Sunday Morning in an Interfaith Home

18955105_10210225548969274_7131984580020505378_oThis morning I woke up when I heard my son, Buddy, playing the the living room. I left my room to greet him, and as I was helping him get dressed and ready with breakfast, my daughter, Sissy, came into the room. Once she was dressed and eating, and I heard my husband getting dressed in the bedroom, I asked them, “Do you want to go to the UU, a park, or church?”

I’m a Secular Humanist, my husband is Catholic. Occasionally I’ll take my kids to a local Unitarian church, and my husband will sometimes take them to a Catholic church for Mass. While my husband goes to church weekly, I was never someone who attended church, and even when I go to the UU, I only take part in the adult forum and let my kids play in Sunday school. I don’t bother with the worship services. And I really only go to the UU for the kids and for them to socialize with other kids in a non-dogmatic atmosphere. So in my mind if the kids feel like they are benefiting and want to go, great, but if not, I’d much rather go hiking because I feel that’s a great way to start your morning.

Buddy wanted to go to a park, Sissy wanted to go to church. So Buddy and I got out our hiking shoes and sprayed ourselves with bug spray and set off for the park while Sissy went to church with Andy.
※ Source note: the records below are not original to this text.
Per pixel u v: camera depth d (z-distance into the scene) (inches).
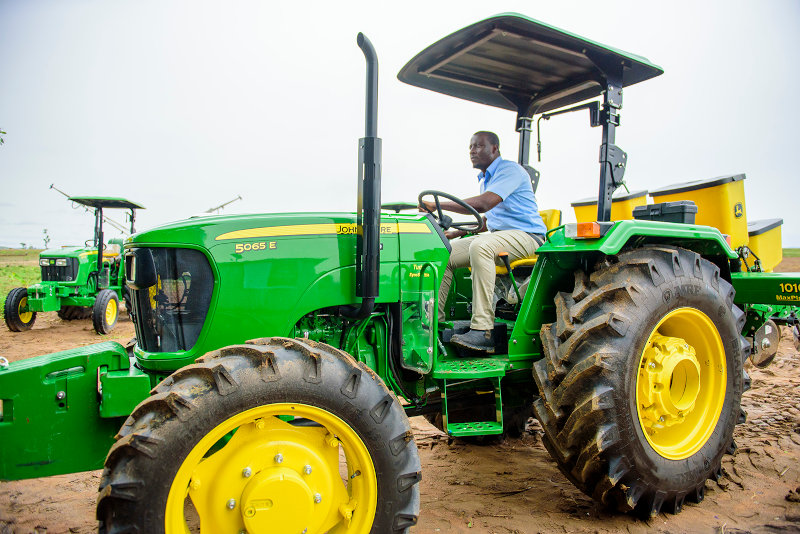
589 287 112.1
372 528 85.8
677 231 117.7
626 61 124.6
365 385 86.8
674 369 116.3
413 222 113.2
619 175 126.1
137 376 93.4
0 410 104.9
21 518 111.0
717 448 117.2
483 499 118.9
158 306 97.7
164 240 96.5
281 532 81.0
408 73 141.5
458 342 126.3
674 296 110.0
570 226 111.4
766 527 103.7
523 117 162.2
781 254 195.5
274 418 85.4
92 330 381.7
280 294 99.9
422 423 175.9
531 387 136.1
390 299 109.3
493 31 114.6
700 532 103.0
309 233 102.9
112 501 74.2
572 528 105.1
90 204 396.5
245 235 99.0
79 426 93.0
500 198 139.3
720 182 167.0
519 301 137.4
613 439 99.7
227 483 81.8
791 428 154.3
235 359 82.0
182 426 76.3
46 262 394.0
Buddy and I had a fun time walking on a beautiful morning before things got too hot, and once we got to the creek, Buddy jumped in it, and later we found a small waterfall and he spent a good hour playing there before he was ready to go home.

When we got home, Buddy asked to play with my cell phone and I let him do that while I went to shower. When Andy got home with Sissy we each spent a bit of time with the child we didn’t spend the morning with, and then Andy went to drop something off at work while I put on the Doctor Who episode, Blink, and we watched it while we had lunch.

And that, basically, is it. Giving our kids choices and respecting the choices that they make and showing them that we love them regardless of what they decide. Not giving ultimatums or forcing them into religious activities that they don’t want to do. And letting them find their own ways to nurture themselves, either be it through time with a community or time in nature. Most important, though, I feel we are demonstrating tolerance and practicing it. And tolerance is something this world needs greatly right now.